# Description of the task
All entries are to be quoted exactly; the images stay out of the copy.

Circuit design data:
....

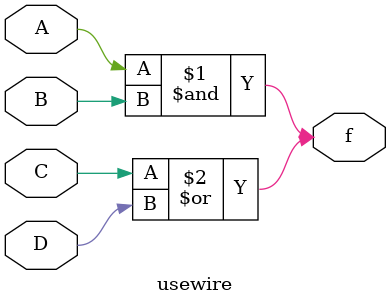
<source format=v>
module usewire(A, B, C, D, f);
    input A, B, C, D;
    output f;

    wire f;

    assign f = A&B;
    assign f = C|D;
    

endmodule
</source>
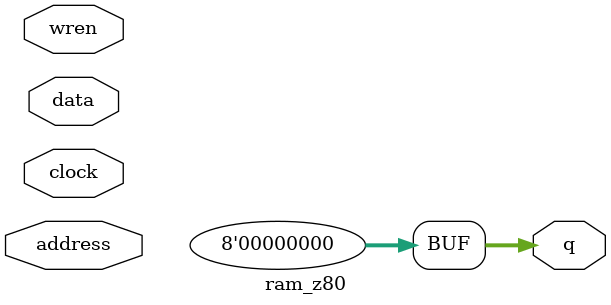
<source format=v>
module ram_z80(	// file.cleaned.mlir:2:3
  input  [10:0] address,	// file.cleaned.mlir:2:25
  input         clock,	// file.cleaned.mlir:2:44
  input  [7:0]  data,	// file.cleaned.mlir:2:60
  input         wren,	// file.cleaned.mlir:2:75
  output [7:0]  q	// file.cleaned.mlir:2:91
);

  assign q = 8'h0;	// file.cleaned.mlir:3:14, :4:5
endmodule


</source>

....

# Result of the task
<source format=v>
module usewire(A, B, C, D, f);
    input A, B, C, D;
    output f;

    wire f;

    assign f = A&B;
    assign f = C|D;
    

endmodule
</source>
<source format=v>
module ram_z80(	// file.cleaned.mlir:2:3
  input  [10:0] address,	// file.cleaned.mlir:2:25
  input         clock,	// file.cleaned.mlir:2:44
  input  [7:0]  data,	// file.cleaned.mlir:2:60
  input         wren,	// file.cleaned.mlir:2:75
  output [7:0]  q	// file.cleaned.mlir:2:91
);

  assign q = 8'h0;	// file.cleaned.mlir:3:14, :4:5
endmodule


</source>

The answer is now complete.